▸ TEXTO FORNECIDO:
A Organização Mundial de Saúde (OMS) estima que 15 milhões de pessoas na Europa - aproximadamente uma em cada 50 - sofram de hepatite C crónica, a qual origina todos os anos perto de 112.500 mortes em consequência de cancro do fígado e de cirrose. A introdução dos medicamentos ADD, que possibilitam uma cura mais segura, rápida e eficaz em relação aos tratamentos anteriores, resultou num enorme avanço no tratamento da doença, com taxas de cura superiores a 90% contra os cerca de 50% de outras terapêuticas.

O sofosbuvir é actualmente o componente principal da maioria dos tratamentos combinados para a hepatite C e o acesso a estas novas terapêuticas continua a ser muito limitado em termos globais, devido aos preços elevados, com os governos e entidades de saúde de muitos países a serem forçados a racionar e a limitar o seu acesso apenas a pessoas em estádios avançadas da doença.

▸ ENTRADAS APRESENTADAS:
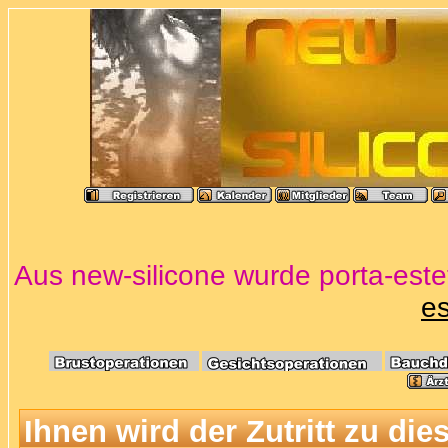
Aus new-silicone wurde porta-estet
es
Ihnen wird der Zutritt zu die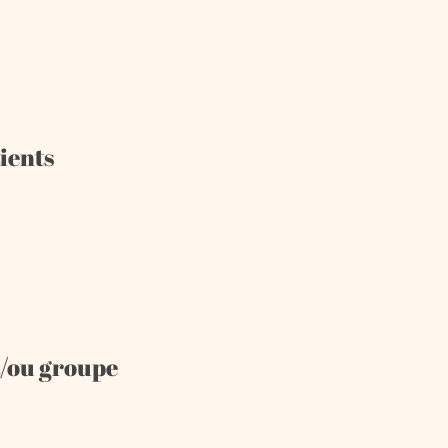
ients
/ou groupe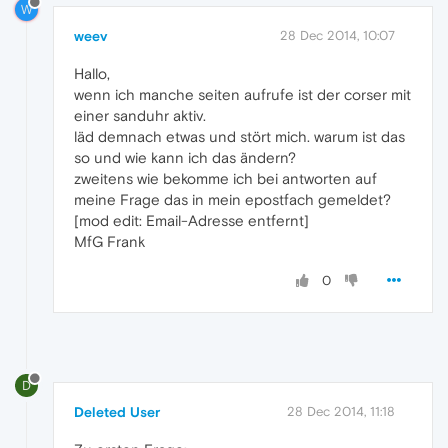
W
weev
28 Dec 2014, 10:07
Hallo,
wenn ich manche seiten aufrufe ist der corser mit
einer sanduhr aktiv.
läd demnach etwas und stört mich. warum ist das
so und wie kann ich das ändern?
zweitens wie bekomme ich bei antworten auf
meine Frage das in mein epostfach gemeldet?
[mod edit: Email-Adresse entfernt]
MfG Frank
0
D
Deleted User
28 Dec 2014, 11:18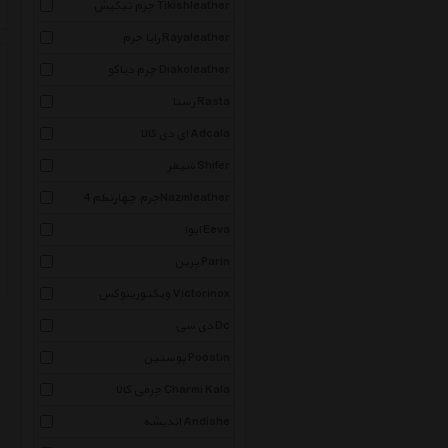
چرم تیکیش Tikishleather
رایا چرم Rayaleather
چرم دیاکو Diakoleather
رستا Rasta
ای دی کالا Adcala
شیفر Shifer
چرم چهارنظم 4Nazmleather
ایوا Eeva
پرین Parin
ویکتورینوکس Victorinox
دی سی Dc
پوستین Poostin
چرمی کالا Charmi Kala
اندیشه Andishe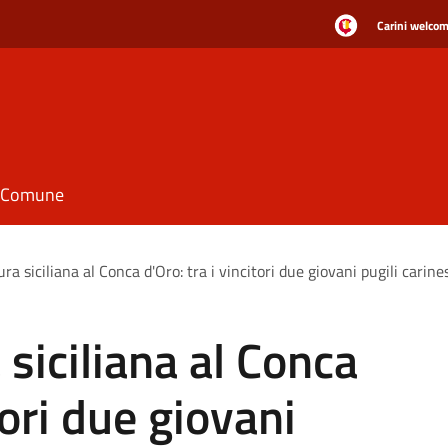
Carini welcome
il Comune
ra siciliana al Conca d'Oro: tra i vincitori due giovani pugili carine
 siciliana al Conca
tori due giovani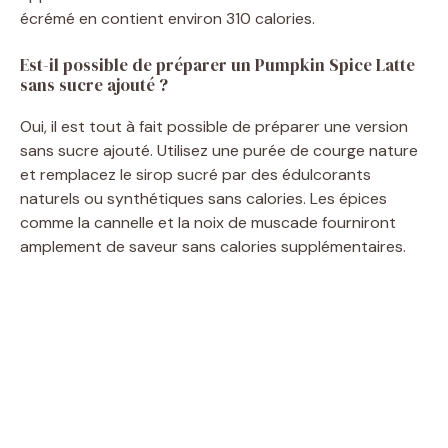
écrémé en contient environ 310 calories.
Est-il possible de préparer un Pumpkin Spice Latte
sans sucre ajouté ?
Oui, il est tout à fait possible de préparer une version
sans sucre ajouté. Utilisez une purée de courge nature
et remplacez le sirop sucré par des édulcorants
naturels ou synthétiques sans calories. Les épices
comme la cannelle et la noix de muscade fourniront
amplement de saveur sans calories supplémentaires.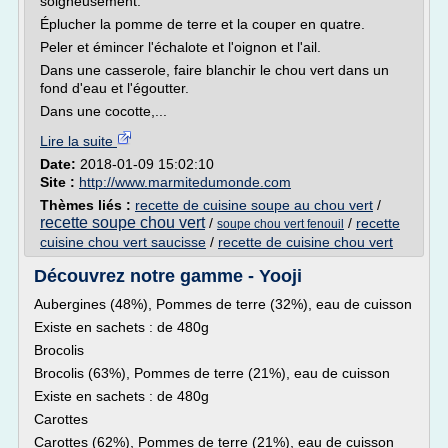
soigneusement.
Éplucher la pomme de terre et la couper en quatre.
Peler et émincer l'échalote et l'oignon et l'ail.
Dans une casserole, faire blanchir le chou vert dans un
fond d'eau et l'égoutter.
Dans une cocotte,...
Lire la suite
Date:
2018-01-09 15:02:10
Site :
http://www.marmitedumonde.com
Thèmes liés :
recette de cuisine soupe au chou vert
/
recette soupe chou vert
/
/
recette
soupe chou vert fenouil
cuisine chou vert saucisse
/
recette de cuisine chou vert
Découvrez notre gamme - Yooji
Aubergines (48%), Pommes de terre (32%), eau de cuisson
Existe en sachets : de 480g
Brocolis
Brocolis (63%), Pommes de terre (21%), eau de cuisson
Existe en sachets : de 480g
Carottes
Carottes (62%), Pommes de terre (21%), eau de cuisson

* * *

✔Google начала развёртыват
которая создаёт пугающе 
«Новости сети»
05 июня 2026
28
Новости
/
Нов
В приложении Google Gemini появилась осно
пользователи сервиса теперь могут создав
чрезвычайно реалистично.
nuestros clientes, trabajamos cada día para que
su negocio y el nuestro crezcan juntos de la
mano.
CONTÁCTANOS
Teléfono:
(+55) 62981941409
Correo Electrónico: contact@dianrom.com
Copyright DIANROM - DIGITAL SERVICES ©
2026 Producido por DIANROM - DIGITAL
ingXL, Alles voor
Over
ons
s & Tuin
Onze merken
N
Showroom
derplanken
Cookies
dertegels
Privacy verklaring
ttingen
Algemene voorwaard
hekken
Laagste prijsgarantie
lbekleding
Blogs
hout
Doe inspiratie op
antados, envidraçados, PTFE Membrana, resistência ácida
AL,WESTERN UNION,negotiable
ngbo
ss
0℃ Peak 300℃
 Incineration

--

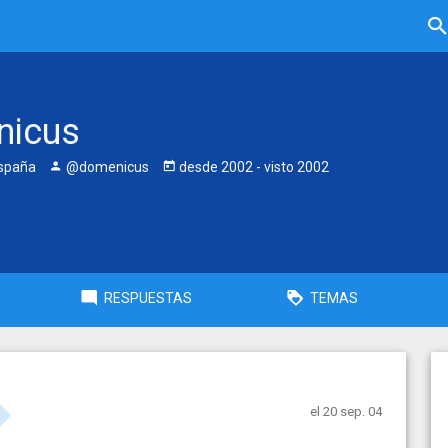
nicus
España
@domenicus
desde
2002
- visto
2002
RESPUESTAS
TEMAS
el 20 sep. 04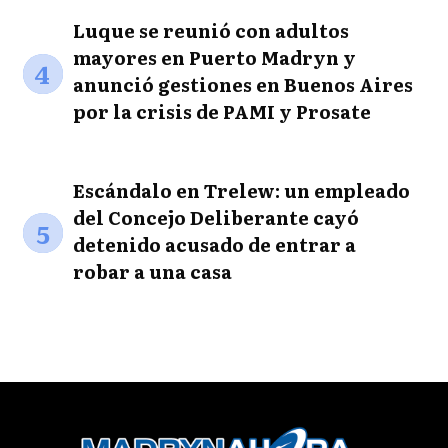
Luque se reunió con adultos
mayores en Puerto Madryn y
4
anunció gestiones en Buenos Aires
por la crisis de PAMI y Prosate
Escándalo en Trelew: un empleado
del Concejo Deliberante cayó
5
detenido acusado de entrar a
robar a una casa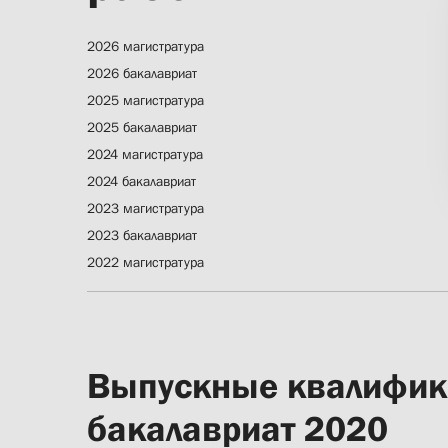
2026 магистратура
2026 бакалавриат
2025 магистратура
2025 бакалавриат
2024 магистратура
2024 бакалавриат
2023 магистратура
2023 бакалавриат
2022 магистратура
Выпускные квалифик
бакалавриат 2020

▸ REQUISITOS DO EXERCÍCIO:
1) Segundo o texto fornecido, porque é que o acesso às novas terapêuticas para a hepatite C continua muito limitado? Responda em uma a três frases.
2) Resuma o texto fornecido em duas frases, por favor.

▸ SOLUÇÕES DAS TAREFAS:
1) O acesso continua muito limitado em termos globais devido aos preços elevados. Por isso, os governos e as entidades de saúde de muitos países são forçados a racionar estas terapêuticas e a limitá-las a pessoas em estádios avançados da doença.

2) A OMS estima que cerca de 15 milhões de pessoas na Europa sofram de hepatite C crónica, que causa todos os anos perto de 112.500 mortes por cancro do fígado e cirrose. Os medicamentos ADD representaram um enorme avanço, com taxas de cura superiores a 90% contra cerca de 50% de outras terapêuticas, mas os preços elevados limitam muito o acesso a estes tratamentos, cujo componente principal é geralmente o sofosbuvir, levando muitos países a racioná-los.